Muscling-out male body image

insideout
October 4, 2012
This article was published more than 2 years ago.
Est. Reading Time: 3 minutes

By: Matthew Greenacre

 

When one thinks about eating and body image disorders, the picture of a muscle bound behemoth benching twice his weight is one that rarely springs to mind. Rather, extensive public health campaigns focussing on anorexia and bulimia have planted the image of a skeletal teenage girl in the public consciousness to exhibit the gravity of a previously ignored and very real disease. This image isn’t untrue - despite the fact people of both sexes, of any age can be sufferers - the majority of cases of anorexia and bulimia occur in young women. Thus, for many people it may be difficult to consider the antithetical case of a young man with an uncontrollable desire to gain muscle mass as a similar type of disease.

Muscle dysmorphia is the term given to individuals who have intense anxiety about their physique, driving them to undergo strict dieting, obsessive weight lifting and exercise regimes. However, a person striving to sculpt not just a six or eight but a ten pack does not necessarily have dysmorphia. Like many psychological disorders, it can only be defined as a disease when it disrupts a person’s life or is a source of unhappiness. For example, if a person’s concern about his or her muscularity is extreme, negative, or interferes with his or her social or professional life, there may be an issue. It is not just a question of whether one takes steroids or lives in the gym. Regardless of how much muscle persons with dysmorphia develop, or fat they trim off, they remain self conscious and unhappy with their appearance.
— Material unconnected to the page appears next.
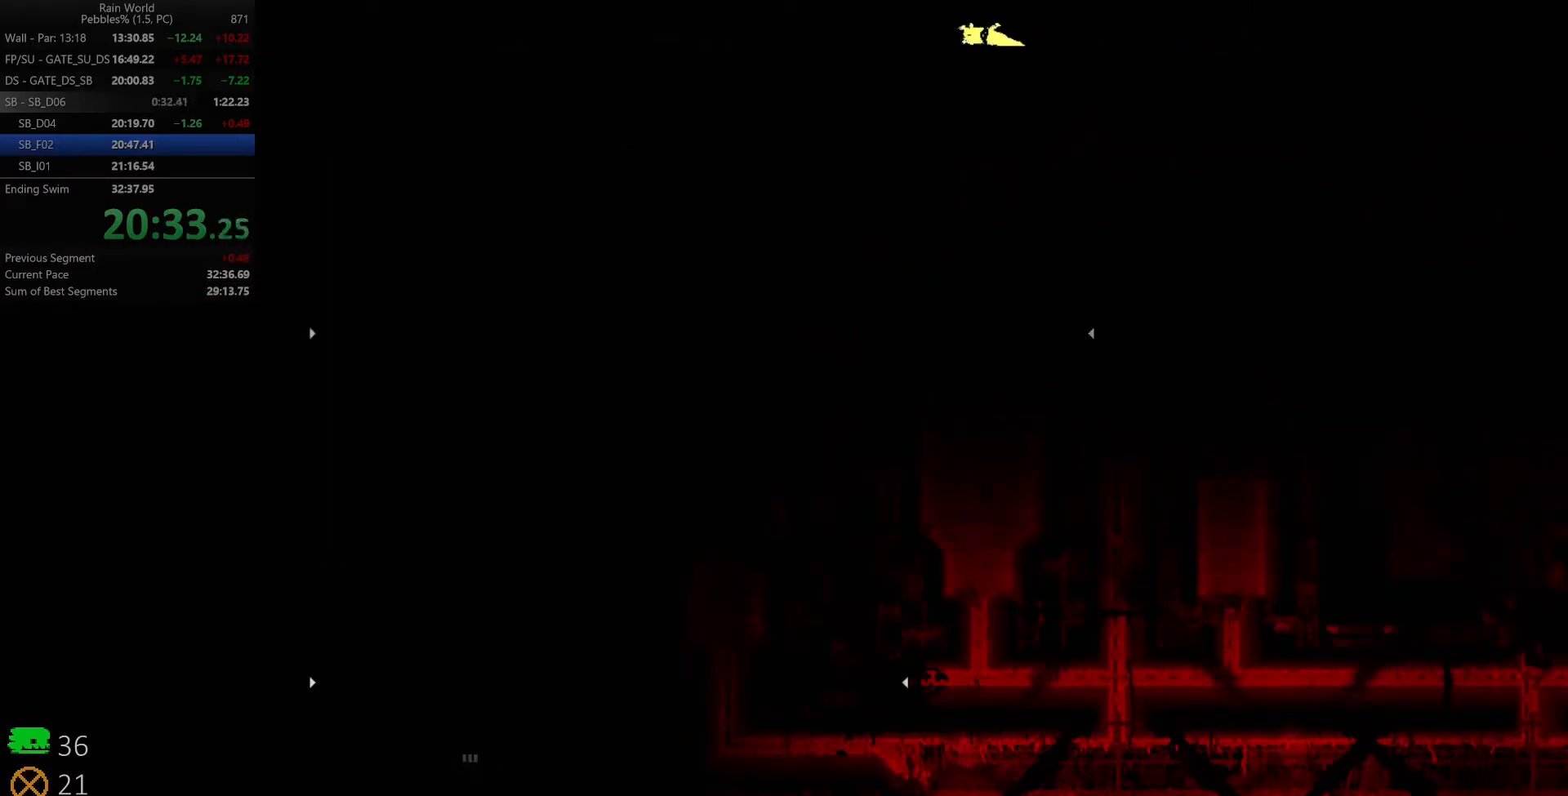
{"keys": ["left"], "events": [[250, "z", "up"]]}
The criteria that are used to diagnose muscle dysmorphia can be found in a brief questionnaire called the Muscle Dysmorphia Disorder Inventory, and the similarity to anorexia is undeniable. Unsurprisingly, muscle dysmorphia affects men more than women. It closely mirrors anorexia in that it is more prevalent among a specific gender in a defined age range. There is a genetic component to muscle dysmorphia, and it usually begins in mid to late adolescence. Also, both disorders manifest with the same extremely rigid routines of diet and/or exercise, and overbearing shame and guilt if this regimen is broken.

For those of us who were not lucky enough to be handed a six-pack along with acne and social awkwardness, worrying about one’s physique is a normal part of male adolescence and young adulthood. But why does the mild nagging sense of insecurity that many of us feel turn into an obsessive addiction to the gym for some? Just as glossy images of pencil thin models and photoshopped actresses have been blamed for anorexia, cultural values and popular media play a role in propagating muscle dysmorphia by fuelling the inadequacy that one study claims 95% of young men feel.

Aspirational advertising for men has been used long before the Bowflex infomercials placed an unused hunk of metal in everyone’s garage. From the 1920s onwards, the Italian bodybuilder Charles Atlas made a fortune selling the Dynamic Tension muscle-building program to millions of people. Part of his advertising was the story of how he turned himself from a “97 pound weakling” into a “muscleman” after having sand kicked in his face by a bigger, stronger boy. This almost laughably cliché story is actually reminiscent of case studies of muscle dysmorphia in which an incident, such as an offhand comment about a person’s appearance heightens his or her insecurity, triggering an obsessive anxiety about their body image. The sheer success of this industry suggests that it takes little more than a bodybuilder with a shake-weight to trigger men’s anxiety about the state of their biceps.

For the majority of people this anxiety is kept in perspective and does not govern our lives or prevent us from spending time with friends, as is the case for some. Though this disorder is only just being recognized and few people have been treated, case studies of patients that have received counselling and cognitive behavioural therapy show that these measures can be effective and eliminate sufferers’ misconceptions about their body. For some such men, it might be helpful to keep in mind a study that showed that women do not prefer broad shouldered, body builder body types any more than slim and slight male bodies.